● EXTRACTED TEXT

++++++

### PEP8 Style Guidelines, Linters, and Magic Commands

One of Guido Van Rossum's (the inventor of Python) key insights is that code is read much more often than it is written. The PEP 8 style guidelines are intended to improve the readability of code and make it consistent across the wide spectrum of Python code. The full list of rules is located here: 

https://www.python.org/dev/peps/pep-0008/

Some main things to remember are:

    1. Indentation should be four spaces.
    2. Put spaces around operations like +, -, ==, etc.
    3. Don't put spaces around keywords or parameters (ex: def function(greeting='hello').

Here is a well-styled cell of code:

In [None]:
def next_birthday(name='John Doe', age=18):
    age = age + 1
    return f'Hi my name is {name} and I will be {age} next year.'

next_birthday('Sally', 6)

In order to check that our code is clean and satisfies PEP 8 guidelines, we can use a linter. A linter or lint refers to tools that analyze source code to flag programming errors, bugs, stylistic errors, and suspicious constructs.

++++++

● THINGS TO DO
(a) In the PEP 8 notes above, how many spaces should indentation be?
(b) Continue the PEP 8 notes above from the point where they stop.

● PROVIDED DATA

++++++

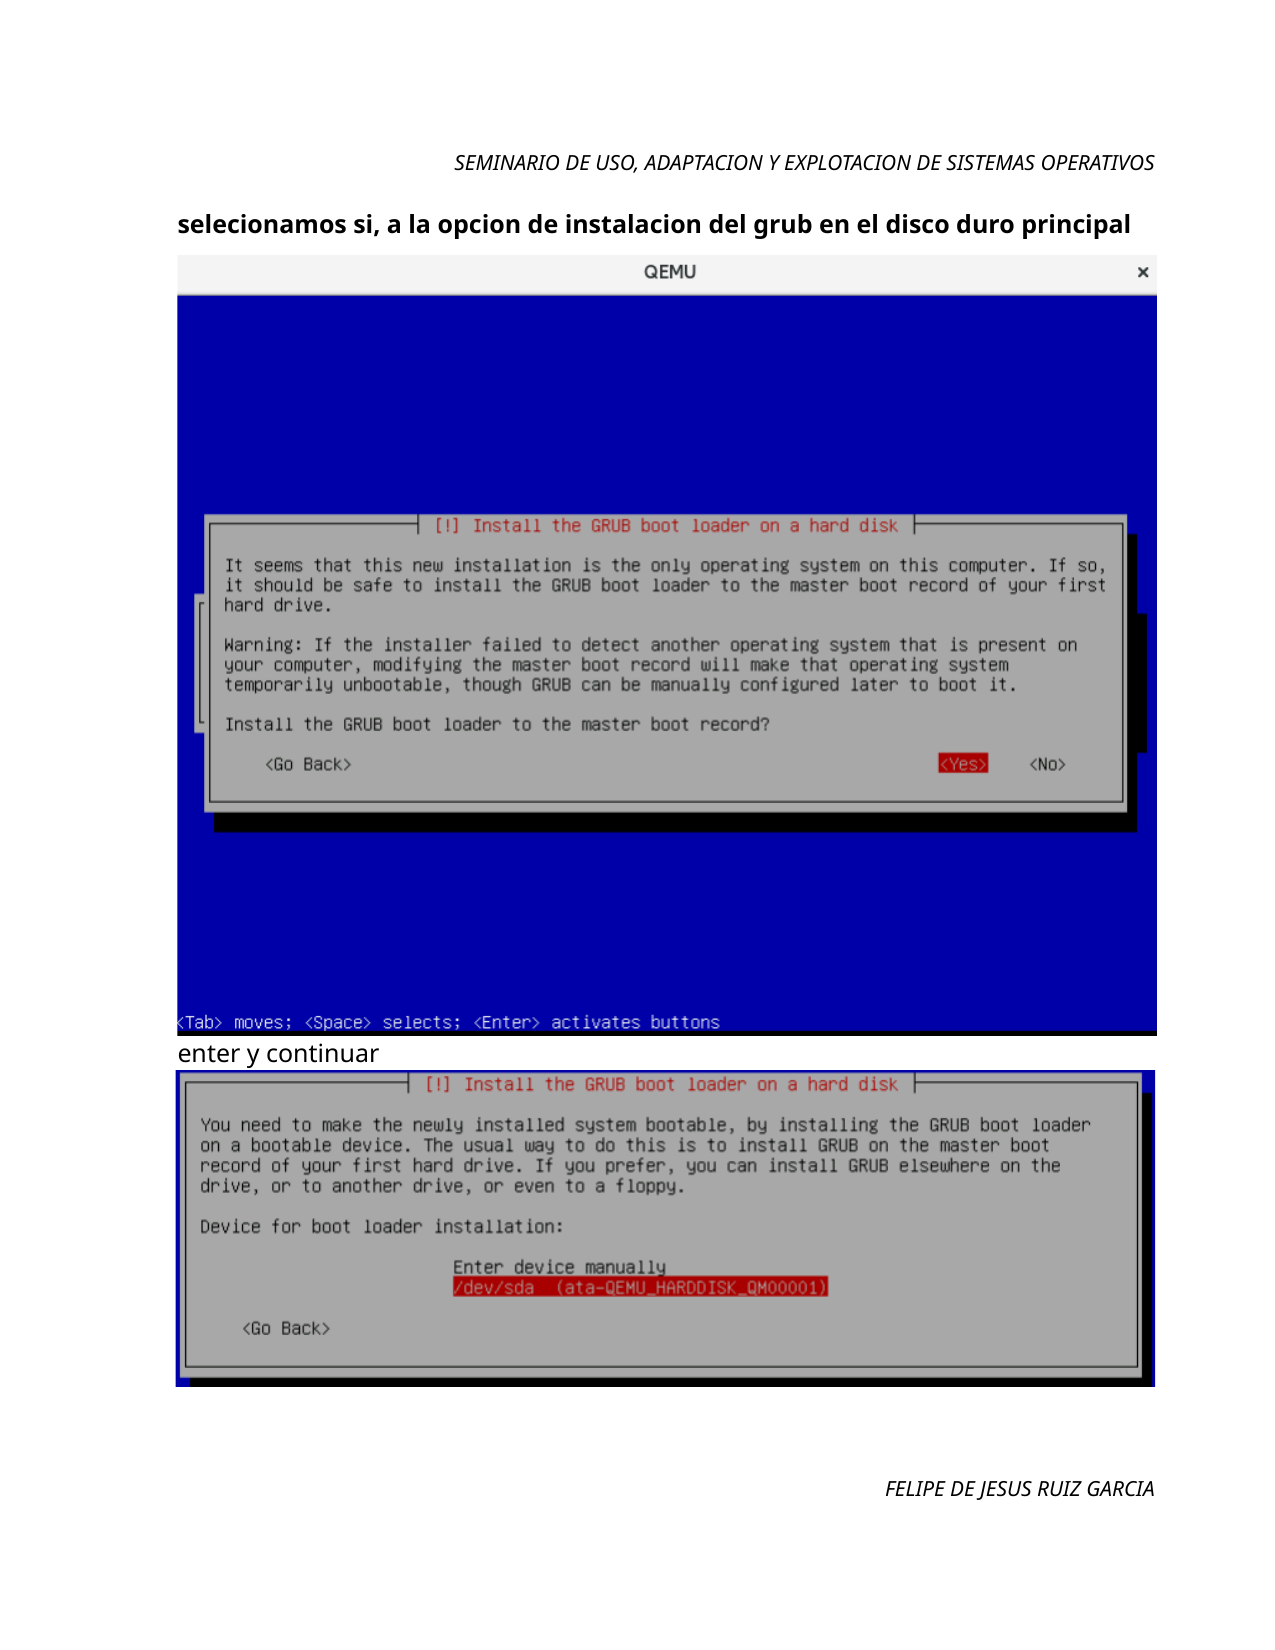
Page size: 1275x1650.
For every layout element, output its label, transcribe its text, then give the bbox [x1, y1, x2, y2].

++++++

● OUTPUTS BY TASK
(a) Four spaces.

(b)
Now, we can use magic linting commands. Python has a set of predefined ‘magic functions’ that you can call with a command line style syntax. There are two kinds of magics, line-oriented and cell-oriented. Line magics are prefixed with the % character and work much like OS command-line calls: they get as an argument the rest of the line, where arguments are passed without parentheses or quotes. Cell magics are prefixed with a double %%, and they are functions that get as an argument not only the rest of the line, but also the lines below it in a separate argument.

You have already used a line magic command in the past with plotting. Writing the line %matplotlib inline allows you to not have to write the line plt.show():


In [None]:
import matplotlib.pyplot as plt
%matplotlib inline

plt.plot([1,2,3], [1,2,3], '.')

In order to get a linter working, we'll first need to install it. Run the following cell:

In [None]:
! pip install pycodestyle flake8 --user
! pip install pycodestyle_magic --user

## Now go to Kernel - Restart so that you can now use the packages that you just installed. You should not need to do any of the previous steps again, just start fresh on the line below.

**Using a linter:**

Now we can use a cell magic to help us with linting. First, run the cell below:

In [None]:
%load_ext pycodestyle_magic
%flake8_on

Now, run this cell:

In [None]:

def next_birthday(name = 'John Doe', age = 18):
  age=age+1
  return f'Hi my name is {name} and I will be {age} next year.'

next_birthday('Sally', 6)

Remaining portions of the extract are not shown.